The actual technical and legal details of organizing a successful business merger are rather complex. From satisfying the concerns of investors and regulators, to ensuring that proper due diligence has been exercised leading up to the transaction, major mergers and acquisitions need to be handled with care. In fact, when acquiring a new business even a friendly acquisition can prove to be a rather surprisingly challenging task.
Colorado readers are likely familiar with the proposed takeover of Time Warner Cable by Comcast. It was recently reported that Comcast offered more than $45 billion to buy the company. The proposed merger has meet with considerable criticism from consumer advocates and will likely face incredibly close scrutiny from antitrust regulators.
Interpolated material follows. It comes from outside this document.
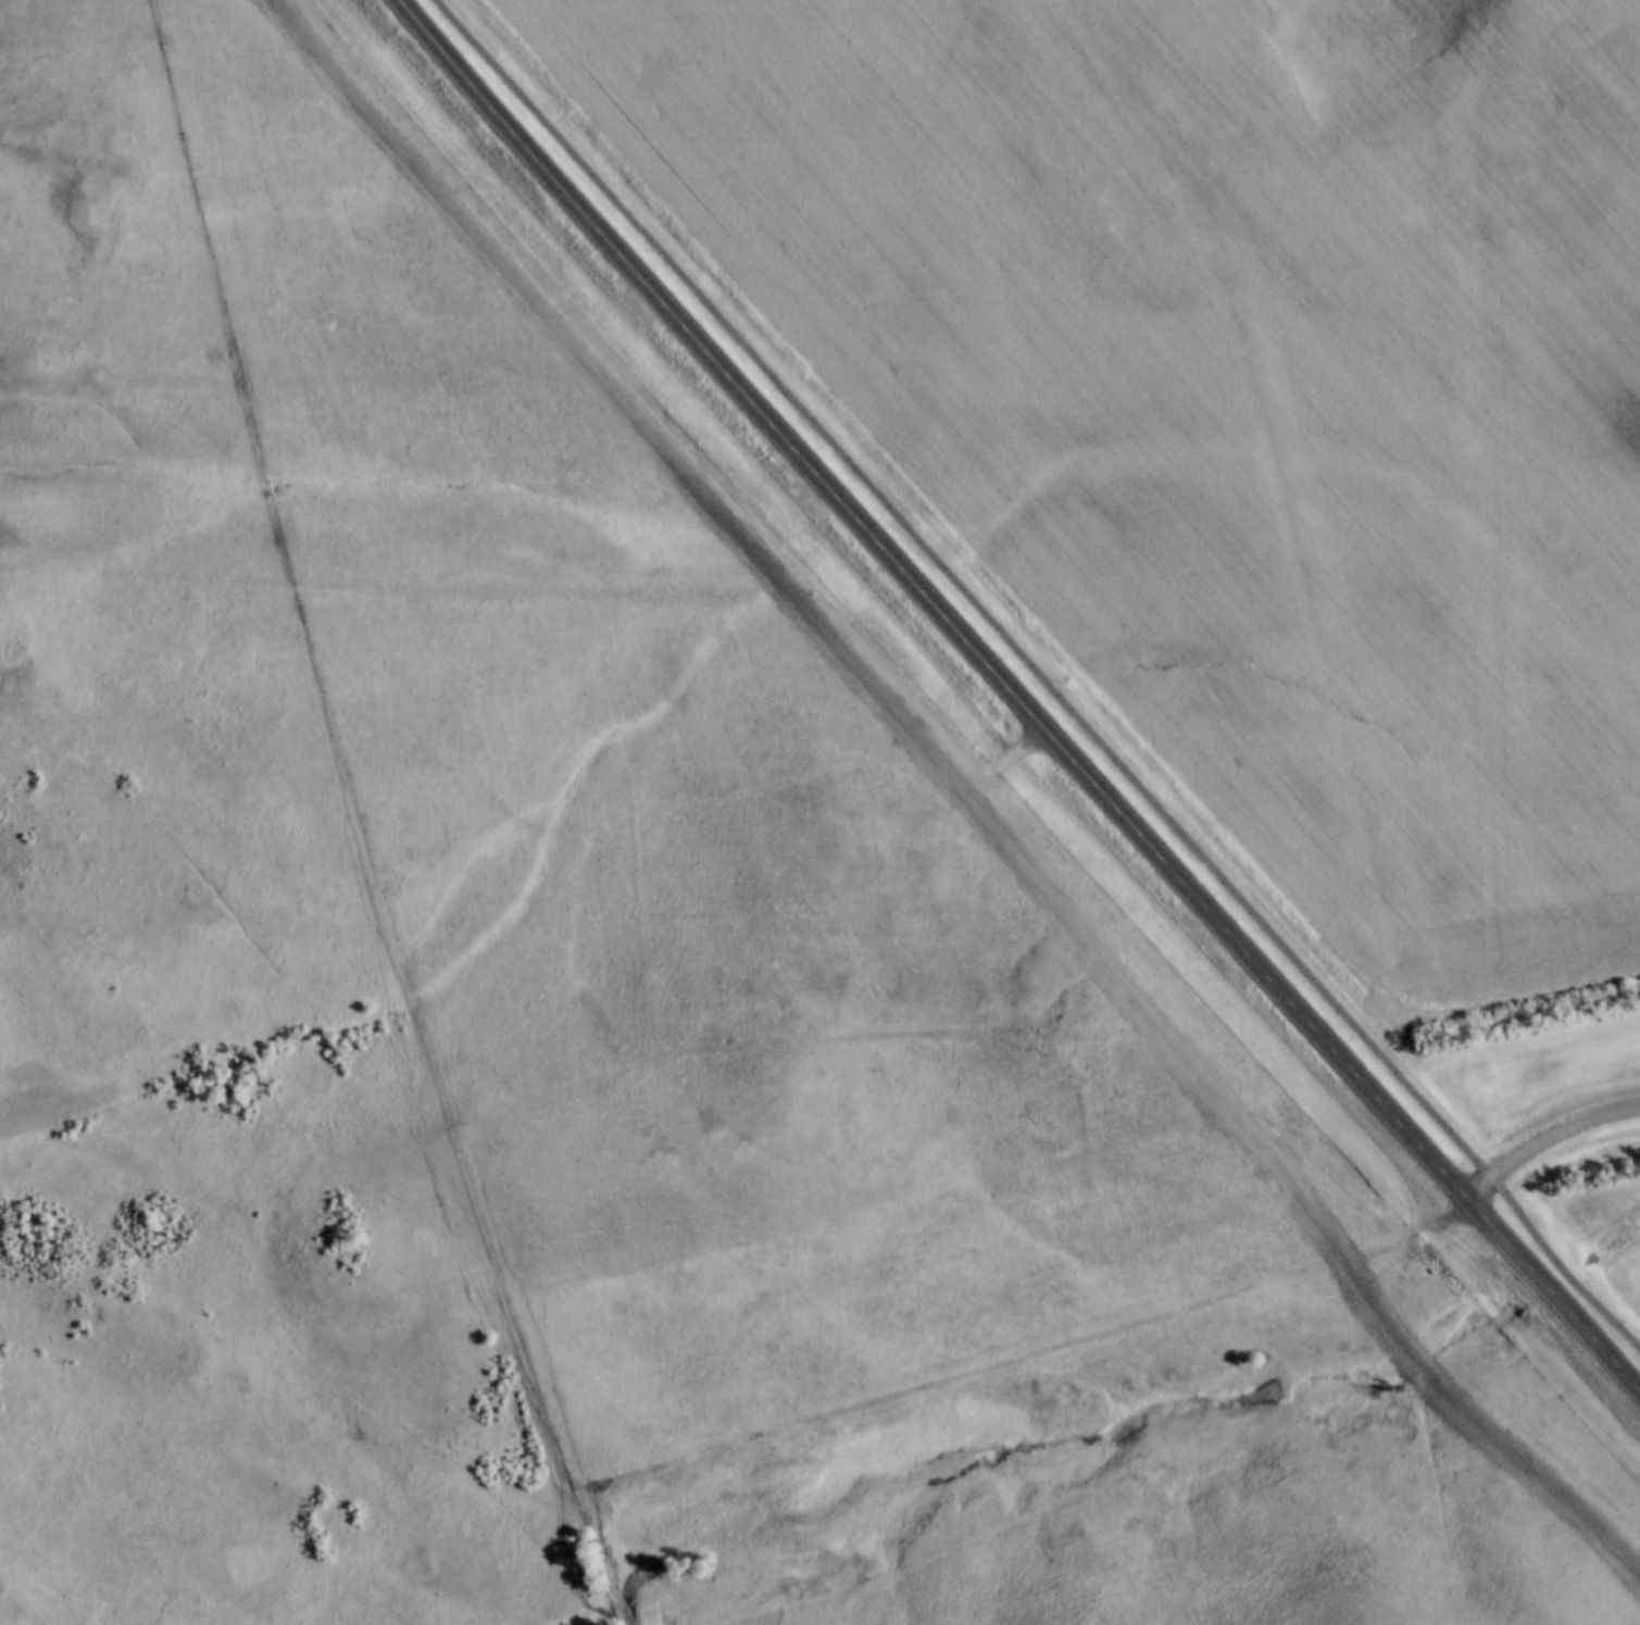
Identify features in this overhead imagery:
road: (1040, 674)
road: (1016, 698)
road: (1548, 1153)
The deal could potentially reshape the nations pay television and broadband markets.
According to Comcast, consumers would benefit from increased broadband speeds and more sophisticated set-top boxes due to the acquisition. Comcast believes that the plan will be approved by regulators.
Comcast and Time Warner are currently the two top U.S. cable providers. If the companies do merge the resulting business would span from across the nation with a significant hold of the broadband Internet market and an almost 30 percent share of the cable TV market. The deal would also put Comcast in 19 of the 20 biggest television markets in the country. The potential deal is reportedly an all-stock deal.
Surviving regulatory scrutiny in a major merger or acquisition is an art as much as a science. Whenever a merger raises possible antitrust implications it is important that counsel begin to address these concerns immediately. In addition to pre-notifying the federal government of some mergers, counsel should also be familiar with Department of Justice and Federal Trade Commission Merger Guidelines, as these are the best indicators of potential antitrust issues.